Michael Letourneau wrote:
I think people are confusing virus with Trojan.  From my old PC support
days, most of the virii that were in the wild were tied to Office
documents, or existed on boot sectors of floppies and hard drives. Nothing to "execute" there. I think it would be pretty easy for a virus
to exist on linux systems.  There is no requirement that it destroy the
system, no requirement that it has root privileges, nor any requirement
that it affects more than one person.  All it takes is OpenOffice to have
a hole that can be utilized, or Thunderbird, or Kmail or any application
that most desktop linux users would use.  That would allow the user to be
infected, and to attempt to affect others. Sounds like a virus to me. But yes it would be restricted to the privileges that that user has. But
nothing stops a linux desktop user from launching a bunch of process' that
would make it as much of a zombie machine as a desktop windows box.
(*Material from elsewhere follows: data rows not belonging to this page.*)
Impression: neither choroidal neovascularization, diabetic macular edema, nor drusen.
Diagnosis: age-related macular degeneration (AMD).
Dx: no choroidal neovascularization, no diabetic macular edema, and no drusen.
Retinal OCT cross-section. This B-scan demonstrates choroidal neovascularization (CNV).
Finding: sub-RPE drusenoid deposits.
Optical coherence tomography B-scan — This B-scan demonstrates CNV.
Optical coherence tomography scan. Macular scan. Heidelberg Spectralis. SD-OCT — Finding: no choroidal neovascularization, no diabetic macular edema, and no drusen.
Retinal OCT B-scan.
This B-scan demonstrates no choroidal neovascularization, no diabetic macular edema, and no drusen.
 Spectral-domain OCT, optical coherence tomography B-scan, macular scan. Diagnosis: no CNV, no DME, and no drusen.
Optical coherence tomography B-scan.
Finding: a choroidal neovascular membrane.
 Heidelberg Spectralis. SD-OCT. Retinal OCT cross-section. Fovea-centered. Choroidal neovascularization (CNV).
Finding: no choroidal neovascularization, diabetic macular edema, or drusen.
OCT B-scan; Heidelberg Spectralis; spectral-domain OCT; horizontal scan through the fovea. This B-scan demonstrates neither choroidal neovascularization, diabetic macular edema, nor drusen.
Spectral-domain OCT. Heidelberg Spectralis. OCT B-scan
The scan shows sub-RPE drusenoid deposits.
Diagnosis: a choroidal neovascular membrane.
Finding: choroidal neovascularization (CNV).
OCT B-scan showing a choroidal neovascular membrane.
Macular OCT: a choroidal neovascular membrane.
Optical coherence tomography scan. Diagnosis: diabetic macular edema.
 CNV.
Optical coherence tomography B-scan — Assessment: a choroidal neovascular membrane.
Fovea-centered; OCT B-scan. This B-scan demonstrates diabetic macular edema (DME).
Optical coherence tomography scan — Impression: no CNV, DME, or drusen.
A boot sector virus is executed every time the computer is booted. Any OS can be vulnerable to a boot sector virus during booting, because the OS is not running at that time. The only protection is what's provided with the BIOS. On the other hand computers running protected operating systems, such as Linux or OS/2 cannot be infected when running, as they have mechanisms to prevent it. DOS and DOS based versions of Windows (3.1, 95, 98 etc) do not have such protection and can be infected whenever the virus is run.